British firms given right to spy on employees' e-mail and phone calls

By Mike Ingram
12 October 2000

From October 24, companies in Britain will be free to spy on their employees' e-mail and telephone calls, when legislation introduced by the Labour government takes effect.

Draft regulations issued by Minister for e-Commerce and Small Business Patricia Hewitt set out the conditions under which businesses and public authorities can record or monitor communications without the caller's consent.

The all-embracing instances in which the new legislation will apply will wipe out previous rules requiring companies to inform callers that their conversation may be recorded. The guidelines are part of the Regulation of Investigatory Powers Bill (RIP), which requires users to hand over the means to read encrypted correspondence if demanded by the state authorities. The new legislation will likely contravene the recently adopted Human Rights Act.

The Confederation of British Industry (CBI) welcomed the proposed legislation. Head of e-Business Nigel Hickson said, “Ministers have recognised that companies need to monitor communication for a whole range of reasons, including ensuring that employees adhere to best practice.”

The Trade Union Congress (TUC) argued, “Employers should not be allowed to routinely screen e-mail and phone calls, and certainly not without consent.” In response Hewitt stressed the rights of business over their employees, stating that the draft legislation needed to “strike a balance between protecting the privacy of individuals and enabling industry and business to get the maximum benefit from new communications technology.”

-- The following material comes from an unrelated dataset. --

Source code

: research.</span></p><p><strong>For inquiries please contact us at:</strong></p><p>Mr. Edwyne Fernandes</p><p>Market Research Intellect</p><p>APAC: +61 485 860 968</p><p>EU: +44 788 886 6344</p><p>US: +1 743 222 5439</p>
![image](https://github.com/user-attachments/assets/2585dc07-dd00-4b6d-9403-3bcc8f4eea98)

Far from striking a balance, the guidelines issued by Hewitt on October 3 give a wide variety of instances in which snooping on employees would be allowed and none in which it is forbidden. The all-embracing list specified the recording of evidence of transactions, ensuring compliance with regulatory or self-regulatory rules or guidance, gaining routine access to business communications, maintaining the effective operation of their systems, monitoring of service and training standards and combating crime and the unauthorised use of their systems. Rather than facilitating the commercial use of new technology, the legislation is set up to ensure the subordination of workers' lives to their employers' demands.